En fin, lo que es más propio del amor femenino es “seducirlo” (atraerle); lo que es peculiar del hombre que sabe amar es “conquistarla”, es decir, ganar su favor, ya que ella, para “sentir” el amor, antes ha de “saberse” amada. Así, aparecen ante nosotros como dos misiones amorosas distintas: la mujer espiritualiza el amor del hombre; éste protege la perfección de ella. La femineidad y la masculinidad comportan dos modulaciones amorosas diversas y, a la vez, complementarias. Como ha escrito Juan Pablo II, «la mujer es el complemento del hombre, como el hombre es el complemento de la mujer: mujer y hombre son entre sí complementarios. La femineidad realiza lo humano tanto como la masculinidad, pero con una modulación diversa y complementaria (...). Sólo gracias a la dualidad de lo “masculino” y de lo “femenino” lo humano se realiza plenamente» (CD 7). Ambas cosas son buenas; lo que conviene es procurar el mutuo perfeccionamiento con el enriquecimiento que resulta de la aportación de humanidad peculiar de cada uno.

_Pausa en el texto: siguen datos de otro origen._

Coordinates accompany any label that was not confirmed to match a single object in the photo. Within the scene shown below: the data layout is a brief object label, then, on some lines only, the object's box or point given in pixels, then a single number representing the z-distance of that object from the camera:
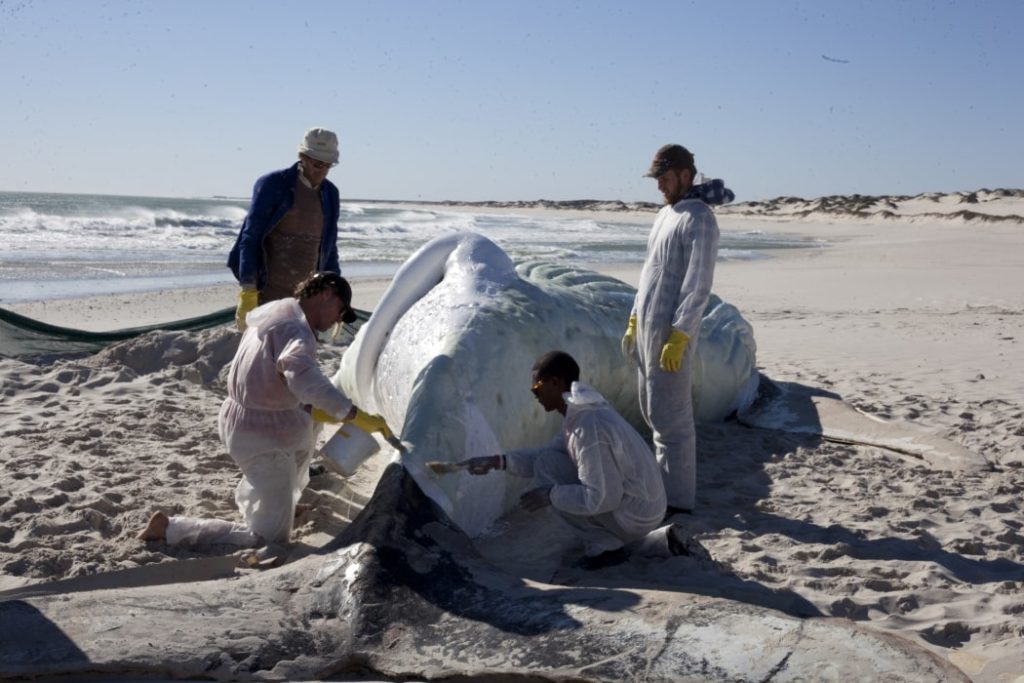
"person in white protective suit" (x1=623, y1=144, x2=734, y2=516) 5.05
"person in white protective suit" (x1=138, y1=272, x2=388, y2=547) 4.37
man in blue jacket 5.86
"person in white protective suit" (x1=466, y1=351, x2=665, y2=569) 4.13
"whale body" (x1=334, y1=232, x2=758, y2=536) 4.61
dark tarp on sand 8.03
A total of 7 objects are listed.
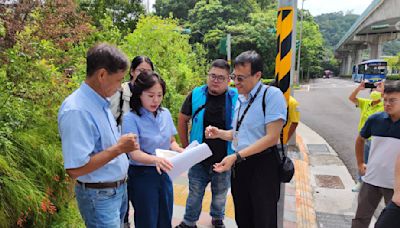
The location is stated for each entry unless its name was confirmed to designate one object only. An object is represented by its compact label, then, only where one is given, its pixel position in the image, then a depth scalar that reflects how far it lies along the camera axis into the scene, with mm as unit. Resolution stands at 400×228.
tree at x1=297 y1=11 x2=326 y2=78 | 36500
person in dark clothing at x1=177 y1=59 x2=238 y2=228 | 2998
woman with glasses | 2676
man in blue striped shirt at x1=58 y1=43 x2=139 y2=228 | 1653
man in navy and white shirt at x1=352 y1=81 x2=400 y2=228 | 2559
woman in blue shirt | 2293
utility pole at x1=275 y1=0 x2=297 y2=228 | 3379
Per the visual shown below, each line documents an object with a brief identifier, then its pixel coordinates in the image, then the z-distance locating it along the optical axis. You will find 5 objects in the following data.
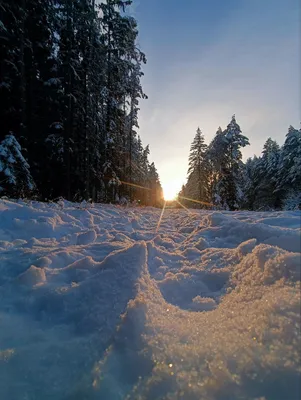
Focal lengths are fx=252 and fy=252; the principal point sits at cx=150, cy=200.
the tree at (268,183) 28.60
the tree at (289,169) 24.37
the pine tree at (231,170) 26.66
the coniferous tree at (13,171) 8.66
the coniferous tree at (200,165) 41.82
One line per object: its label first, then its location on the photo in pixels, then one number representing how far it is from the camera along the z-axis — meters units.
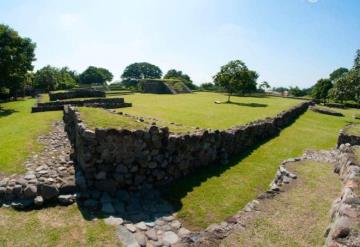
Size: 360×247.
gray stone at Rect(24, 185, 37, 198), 7.81
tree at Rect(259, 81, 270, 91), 70.99
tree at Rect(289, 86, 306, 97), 79.25
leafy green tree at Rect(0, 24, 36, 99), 30.17
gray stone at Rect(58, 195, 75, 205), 7.84
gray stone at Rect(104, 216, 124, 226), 7.09
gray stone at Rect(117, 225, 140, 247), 6.32
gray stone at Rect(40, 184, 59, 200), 7.86
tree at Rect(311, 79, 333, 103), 58.38
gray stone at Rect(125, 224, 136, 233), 6.93
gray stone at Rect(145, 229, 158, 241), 6.83
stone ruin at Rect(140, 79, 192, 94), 56.50
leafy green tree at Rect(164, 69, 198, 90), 78.60
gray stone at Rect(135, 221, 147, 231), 7.14
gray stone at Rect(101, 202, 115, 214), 7.71
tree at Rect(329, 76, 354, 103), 30.56
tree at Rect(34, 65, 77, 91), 56.28
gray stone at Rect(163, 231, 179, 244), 6.80
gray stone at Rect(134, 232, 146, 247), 6.51
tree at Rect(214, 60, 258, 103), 37.78
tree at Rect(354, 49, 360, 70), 35.30
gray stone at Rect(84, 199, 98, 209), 7.87
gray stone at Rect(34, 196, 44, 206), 7.59
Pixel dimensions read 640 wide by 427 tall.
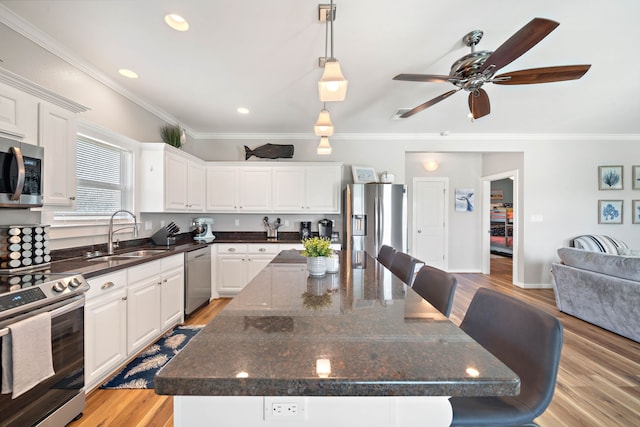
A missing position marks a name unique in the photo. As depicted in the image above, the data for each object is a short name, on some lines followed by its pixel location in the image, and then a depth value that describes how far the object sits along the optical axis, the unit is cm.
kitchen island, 60
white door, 566
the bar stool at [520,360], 90
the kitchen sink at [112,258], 224
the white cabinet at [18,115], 155
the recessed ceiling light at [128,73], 254
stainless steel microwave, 154
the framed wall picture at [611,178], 457
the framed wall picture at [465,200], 569
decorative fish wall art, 445
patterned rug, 200
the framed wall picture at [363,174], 441
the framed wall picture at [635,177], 457
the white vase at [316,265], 161
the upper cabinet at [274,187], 424
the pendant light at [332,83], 150
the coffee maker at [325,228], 436
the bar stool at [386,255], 236
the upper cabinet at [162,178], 310
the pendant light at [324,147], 267
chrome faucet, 252
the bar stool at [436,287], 128
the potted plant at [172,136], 358
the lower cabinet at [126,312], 180
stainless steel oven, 122
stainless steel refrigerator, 403
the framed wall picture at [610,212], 456
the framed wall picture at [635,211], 455
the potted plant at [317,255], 161
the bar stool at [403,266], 177
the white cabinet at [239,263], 389
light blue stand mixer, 406
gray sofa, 262
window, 247
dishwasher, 309
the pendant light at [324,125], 226
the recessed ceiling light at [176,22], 185
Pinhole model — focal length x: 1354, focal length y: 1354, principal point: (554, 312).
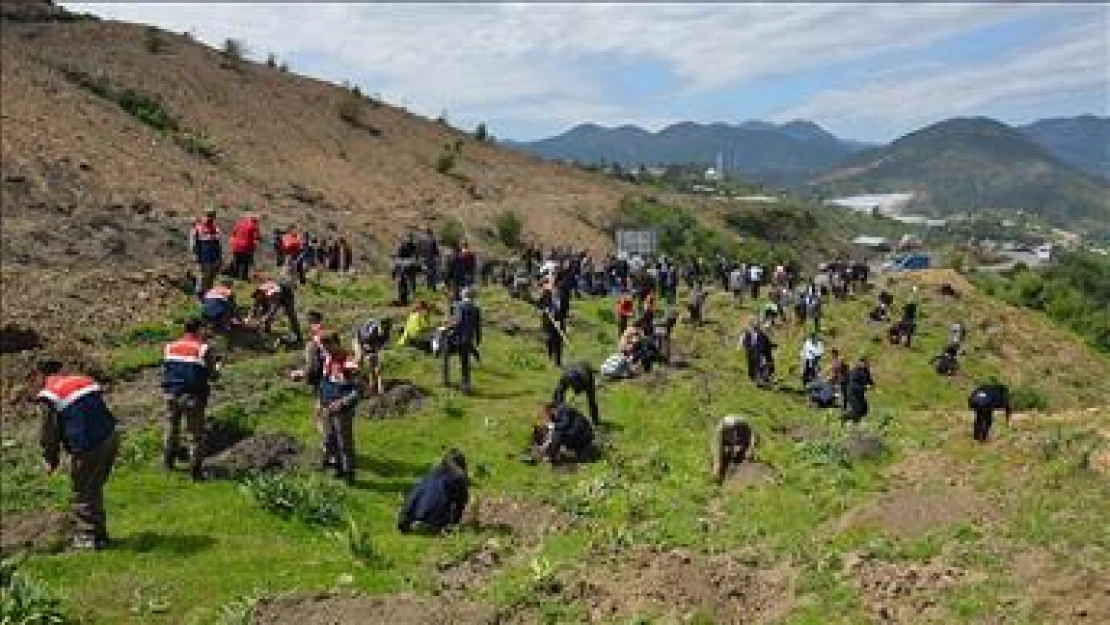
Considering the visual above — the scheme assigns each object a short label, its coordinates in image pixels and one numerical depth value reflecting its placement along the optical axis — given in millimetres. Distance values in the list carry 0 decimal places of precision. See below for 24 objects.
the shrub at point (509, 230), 76750
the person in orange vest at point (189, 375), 18156
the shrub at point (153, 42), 89125
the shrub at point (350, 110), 94938
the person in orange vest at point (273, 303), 28234
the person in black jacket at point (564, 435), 22250
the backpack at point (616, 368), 29797
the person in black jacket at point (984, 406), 22562
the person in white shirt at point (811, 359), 33656
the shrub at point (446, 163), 92688
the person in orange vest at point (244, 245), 31938
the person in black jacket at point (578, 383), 24062
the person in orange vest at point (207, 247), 29406
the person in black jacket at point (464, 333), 25609
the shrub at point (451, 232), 67812
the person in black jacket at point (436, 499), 17734
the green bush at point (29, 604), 14062
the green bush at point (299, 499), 18281
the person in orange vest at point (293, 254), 35062
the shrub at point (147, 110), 72875
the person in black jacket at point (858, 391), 27547
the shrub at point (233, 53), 95500
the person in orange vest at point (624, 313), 34469
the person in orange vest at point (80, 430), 15500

Por un lado, ya que el hombre vive del grado de perfección que le ha de exigir su mujer, a él le corresponde velar por la dignidad y la seguridad de ella. Es más: el hombre aprende a amar protegiendo a la mujer, es decir, acompañándola y, después del pecado original, acompañándola en su sufrimiento. Y, cuando se dice que la mujer ha de ser ayudada por el hombre, no se pretende decir que la mujer sea inferior (que no lo es). Es justamente todo lo contrario: ella, por su estilo amoroso más espiritualista, tiene más capacidad para fijarse en los detalles (¡el amor es delicado!), es más intuitiva y es capaz de “pescar” sobre la marcha los problemas de los otros (¡el amor es servicial!) y, en conjunto, la mujer está más expuesta al sufrimiento (¡recuérdese a Jesucristo en la Cruz!: el amor hace sufrir). Ella, que «no puede encontrarse a sí misma si no es dando amor a los demás» (MD 30) y que «a menudo sabe soportar el sufrimiento mejor que el hombre» (MD 19), no quiere ni puede prescindir de quien la tiene que acompañar en el camino del amor.

Un autor comparaba el amor de la mujer con el sonido de un arpa: éste es un instrumento difícil de afinar, pero si suena bien es el sonido más delicado que uno puede escuchar. Y añadía que el amor del hombre, en cambio, se parece al sonido de la guitarra: es más fácil de acordar, pero también es verdad que produce un sonido menos fino que el del arpa. Esta enorme capacidad de sufrir (que es la justa correlación de una gran capacidad de amar) está reclamando un complemento; una ayuda tranquilizadora y reposada. Y, para poder hacer eso, es muy importante el hábito de la pureza corporal, del que hablaremos un poco más adelante.